I'd suggest after a water change, you dose about 15ppm of potassium. Then halfway to the next water change, dose another 5-10ppm

Just watch for calcium deficiencies...which is usually seen as new growth with curled up leaves.


----------



## aquabillpers (Nov 28, 2003)

Insufficient phosphates will also "cause" algae, because plants need it. It would be a good idea to check to see what level you have. Aim for about .5 ppm.

From what I've read, excessive potassium is rarely a problem and when it is, it has to be really excessive!

Good luck!

Bill


----------



## Hypancistrus (Oct 28, 2004)

You will find varying opinions, I've read that 20-50 ppm for a planted tank is "optimal," and I've read other opinions that nothing more than 2 ppm is "optimal." Since it can't really be accurately measured cheaply, I simply dose Seachem Potassium 3 times per week at the recommended dose. I do a 36% water change weekly.


----------



## malkore (Nov 3, 2003)

Hmmm, never heard anything over 20ppm for potassium, and I know a lot of poeple that don't go over 10 or 15ppm.

and yes, low phosphates will lead to nitrate induced algae blooms. This is why we refer to algae being caused by a nutrient imbalance, rather than something being too high.


----------



## aquabillpers (Nov 28, 2003)

What test kits are people using to measure potassium levels?

LaMotte used to offer one, but their web site no longer lists any. Some users of it reported that it was quite cumbersome to use, and they settled for a "enough" (white precipitate) or a "not enough" measurement.

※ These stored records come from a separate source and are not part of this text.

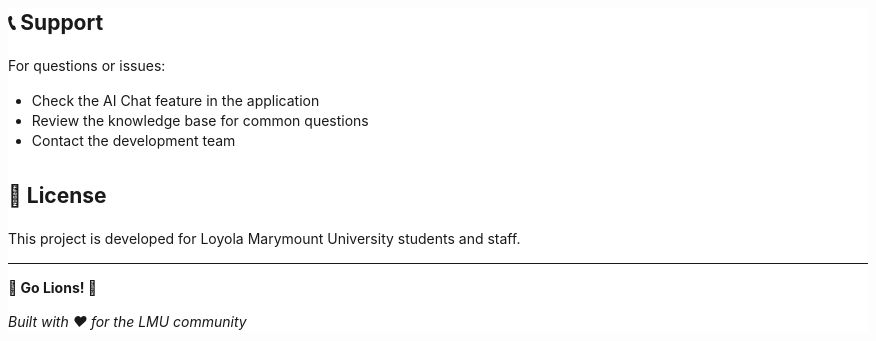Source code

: ## 📞 Support

For questions or issues:
- Check the AI Chat feature in the application
- Review the knowledge base for common questions
- Contact the development team

## 📄 License

This project is developed for Loyola Marymount University students and staff.

---

**🦁 Go Lions! 🦁**

*Built with ❤️ for the LMU community*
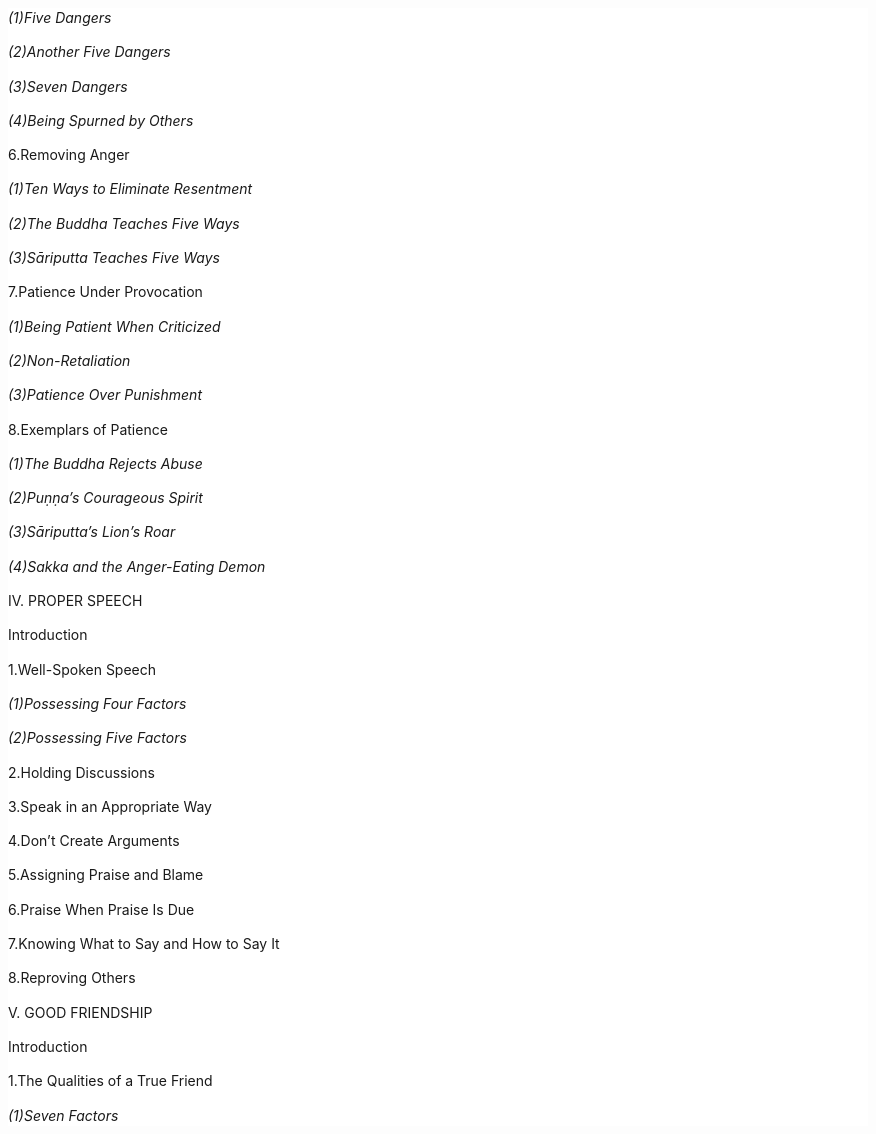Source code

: *\(1\)Five Dangers*

*\(2\)Another Five Dangers*

*\(3\)Seven Dangers*

*\(4\)Being Spurned by Others*

6.Removing Anger

*\(1\)Ten Ways to Eliminate Resentment*

*\(2\)The Buddha Teaches Five Ways*

*\(3\)Sāriputta Teaches Five Ways*

7.Patience Under Provocation

*\(1\)Being Patient When Criticized*

*\(2\)Non-Retaliation*

*\(3\)Patience Over Punishment*

8.Exemplars of Patience

*\(1\)The Buddha Rejects Abuse*

*\(2\)Puṇṇa’s Courageous Spirit*

*\(3\)Sāriputta’s Lion’s Roar*

*\(4\)Sakka and the Anger-Eating Demon*

IV. PROPER SPEECH

Introduction

1.Well-Spoken Speech

*\(1\)Possessing Four Factors*

*\(2\)Possessing Five Factors*

2.Holding Discussions

3.Speak in an Appropriate Way

4.Don’t Create Arguments

5.Assigning Praise and Blame

6.Praise When Praise Is Due

7.Knowing What to Say and How to Say It

8.Reproving Others

V. GOOD FRIENDSHIP

Introduction

1.The Qualities of a True Friend

*\(1\)Seven Factors*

A search of That Fish Place's site brought up almost 100 test kits, but none for potassium.

Bill


----------



## malkore (Nov 3, 2003)

we don't test for potassium. you just estimate how much you'd need. after a 50% water change, most of your potassium will be gone...so dose 10-15ppm.


----------



## grungefreek (Oct 9, 2003)

Is there a web page somewhere that says that an excess in one fert results in the insufficient takeup of another???? Ive seen a few taht show deficiency signs, but none that say an excess in say pottassium leads to insufficient calcium uptake.


----------